Shelley was born in London, England, the daughter of Deborah (née Bloomstein), a singer, and Curtis Shelley, a composer. Her father was a German Jew and her mother was of Russian Jewish descent. On stage, Shelley made her Broadway debut as Gwendolyn Pigeon in the original 1965 production of The Odd Couple (starring Art Carney and Walter Matthau). She reprised the role for the 1968 film version (starring Jack Lemmon and Walter Matthau), and for (the first part of) the first season of the subsequent television series (starring Tony Randall and Jack Klugman). She and Monica Evans, her co-star as her sister Cecily Pigeon, were the only two performers to be in all three of The Odd Couple versions: stage, then movie, then first TV adaptation—and in the same roles.
During the 1970s and 1980s she appeared in several plays, including as Rosalind in As You Like It at the 1972 Stratford Shakespeare Festival in Ontario.
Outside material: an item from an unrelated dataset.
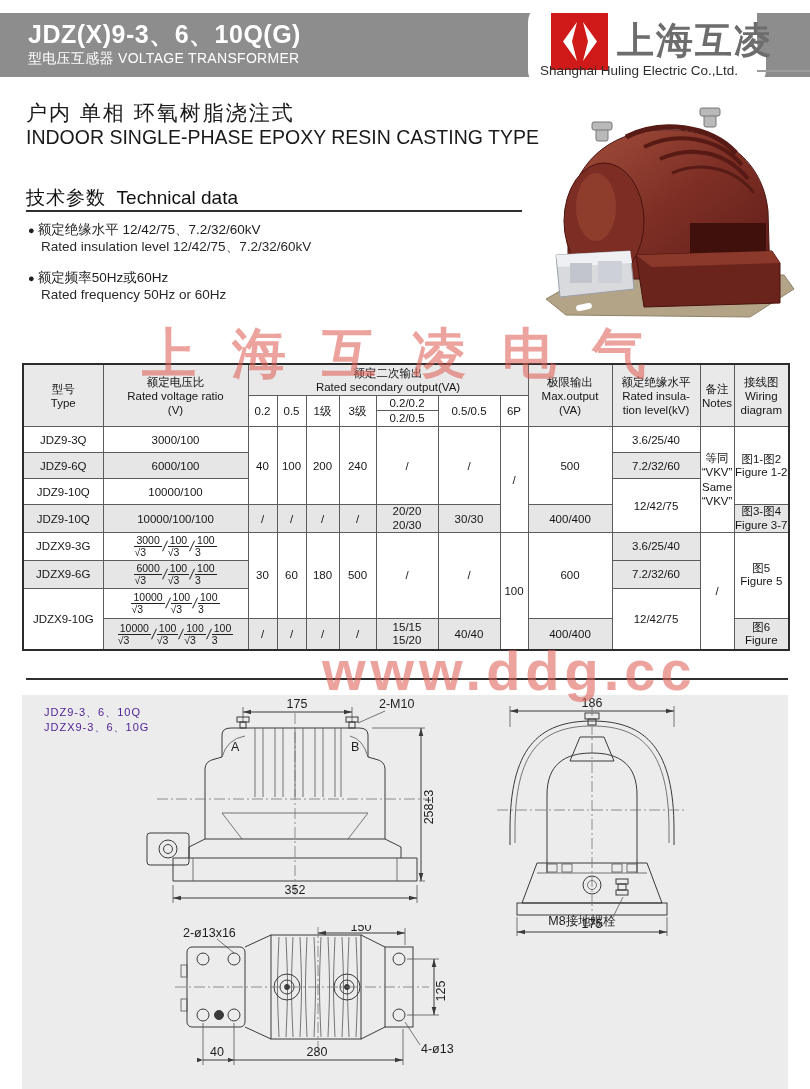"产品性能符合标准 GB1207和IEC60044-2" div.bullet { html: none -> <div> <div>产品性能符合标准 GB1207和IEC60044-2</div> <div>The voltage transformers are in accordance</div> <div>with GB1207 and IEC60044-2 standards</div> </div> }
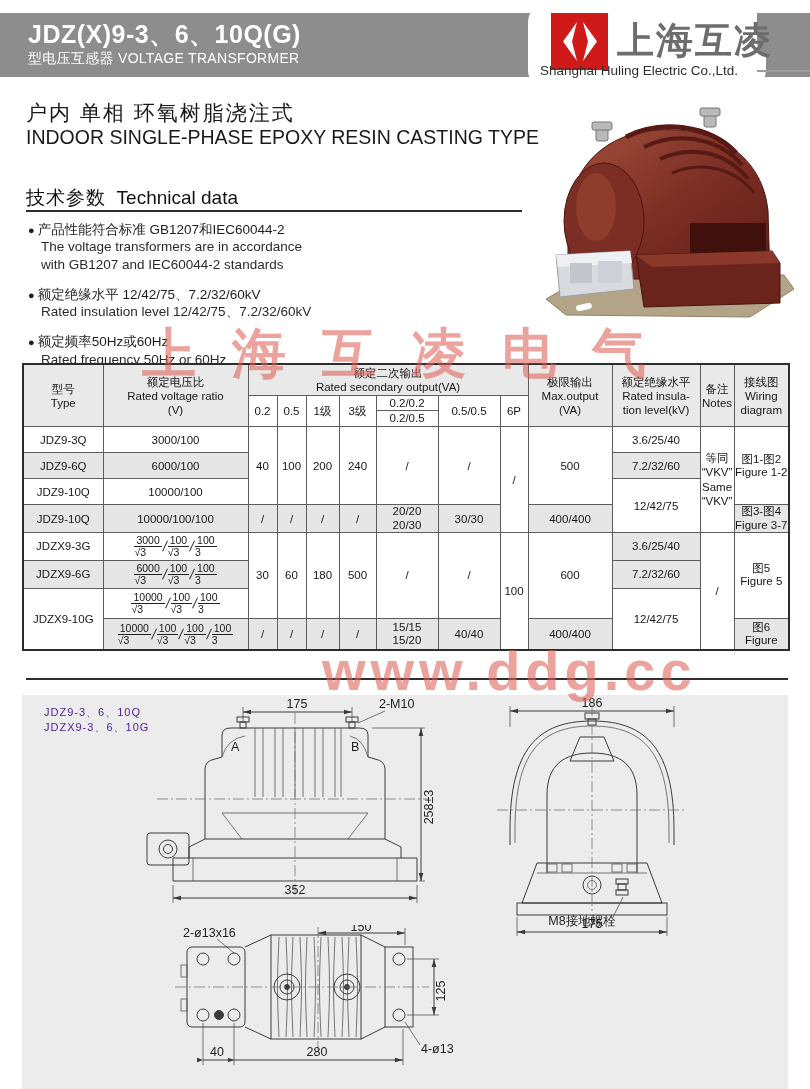"JDZ9-3、6、10Q" .models { color: #4c1d95 -> #8b5cf6; font-size: 11px -> 16px }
She received her first Tony Award nomination in 1975 for her performance as "Jane" in Absurd Person Singular. Shelley won the 1979 Tony Award for Best Actress in a Play for her role as Mrs. Kendal in The Elephant Man, and was nominated for the Tony Award as Featured Actress in a Play in 1987 for her performance in Stepping Out as "Maxine." In 1982 she won an Obie Award for her performance Twelve Dreams. Shelley also began appearing in musicals in the late 1990s, with the revivals of Show Boat as Parthy and Cabaret as Fraulein Schneider in 1999.